If you use enumerated types (such as TSuits=(Diamonds,Hearts,Clubs,Spades) ) include the {$MinEnumSize 4} (or {$Z4}) directive to force all enum variables to be 32bit. If you have compatibility issues you can simply turn it on for the type declarations of interest. For instance:

type
{$Z4}
  TSuits=(hearts,clubs,diamonds,spades);
{$Z1}

Utilization of this directive is especially effective for enumerated types greater than 256 elements. These result in word sized variables which are quite slow.

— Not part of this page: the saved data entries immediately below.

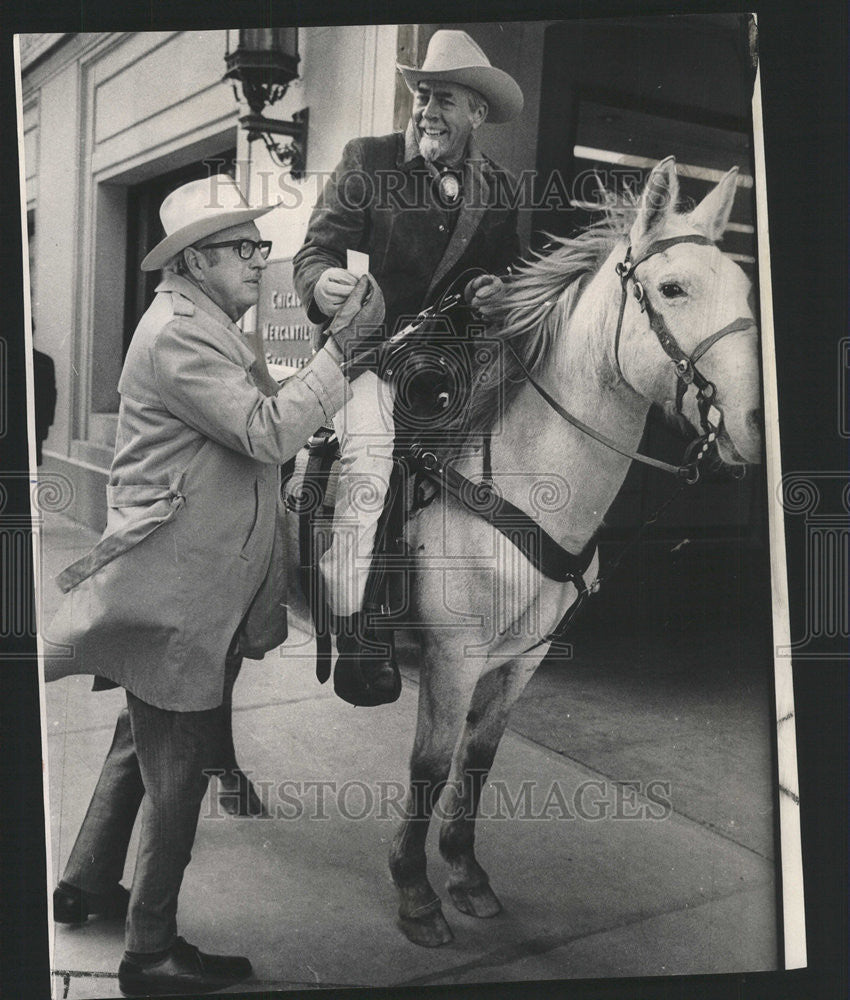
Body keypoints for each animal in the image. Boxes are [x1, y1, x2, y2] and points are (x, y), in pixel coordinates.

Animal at [286, 156, 760, 944]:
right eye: (673, 288)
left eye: (748, 289)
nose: (755, 424)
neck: (519, 477)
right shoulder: (454, 655)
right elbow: (430, 763)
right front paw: (415, 890)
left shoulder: (524, 657)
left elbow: (477, 760)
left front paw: (466, 875)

It should not be surprising that virtual methods incur more overhead than static methods. Calling a virtual method requires two pointer dereferences and an indirect call which, the method has a couple of parameters approximately doubles the total call overhead. However, there is the potential for much more severe penalties. The indirect call can suffer from what amounts to branch misprediction which is a fairly stiff penalty on Pentium II processors. The penalty is incured each time the target of the call changes. Thus, calling virtual method within a loop where the method might change on every iteration could see a substantial number of penalties. The workaround is essentially to sort the method calls.

Example:

  TBaseClass=class
  public
    procedure VMethod; virtual;
    procedure SMethod;  
  end;

  TDerivedClass=class(TBaseClass)
    procedure VMethod; override;
  end;

  TDerived2Class=class(TBaseClass)
    procedure VMethod; override;
  end;

implementation

type 
  TArray=array[0..100] of TBaseClass;
 
procedure DoStuff;
var
  b: integer;
  j: integer;
  A:TArray;
begin
  A[0]:=TBaseClass.Create;
  b:=0;
  for j := 1 to 99 do    
  begin
    b:=(1+random(2)+b) mod 3;  // mix em up
    case b of    
      0: A[j]:=TBaseClass.Create;
      1: A[j]:=TDerivedClass.Create;
      2: A[j]:=TDerived2Class.Create;
    end;    
  end;
  for j := 0 to 99 do
  	A[j].VMethod;
  for j := 0 to 99 do    
  	A[j].SMethod;
end;

Sorting the calls is somewhat complicated, an example is shown below:

Type
  TSomeVirtualMethod=procedure of object;
  TSomeMethodArray=array[0..100] of TSomeVirtualMethod;

var
  SomeMethodArray:TSomeMethodArray;

//    Initialization pass
  for i:=0 to Count-1 do
    SomeMethodArray[i]:=Item[i].SomeVirtualMethod;


//  Do something passes
  for i:=0 to Count-1 do
    SomeMethodArray[i];

This, by itself, saves an underwhelming 1 clock cycle per call, but you can sort the array by the code that's called (using TMethod) to minimize the oh so painful branch prediction failure that can really dominate this kind of method calling. Additionally, if the base class method is some sort of do nothing routine it could be eliminated from the procedure list entirely.

// initialization pass

for i:=0 to Count-1 do
begin
  Hold:=ClassArray[i].SomeVirtualMethod;
  if TMethod(Hold).Code<>@TBaseClass.SomeVirtualMethod then
  begin
    j:=0;
    while (j>ArrayCount) and (longint(TMethod(Hold).Code)<SomeMethodArray[j]) do
      inc(j);
    for k:=ArrayCount-1 to j do
      SomeMethodArray[k+1]:=SomeMethodArray[k];
    SomeMethodArray[j]:=Hold;
    inc(ArrayCount);
  end;
end;

This obviously isn't for the faint of heart, and is only useful in certain situations, but it could be a big time saver in cases where there are many objects, but only a few versions of the method and the method is relatively small or empty.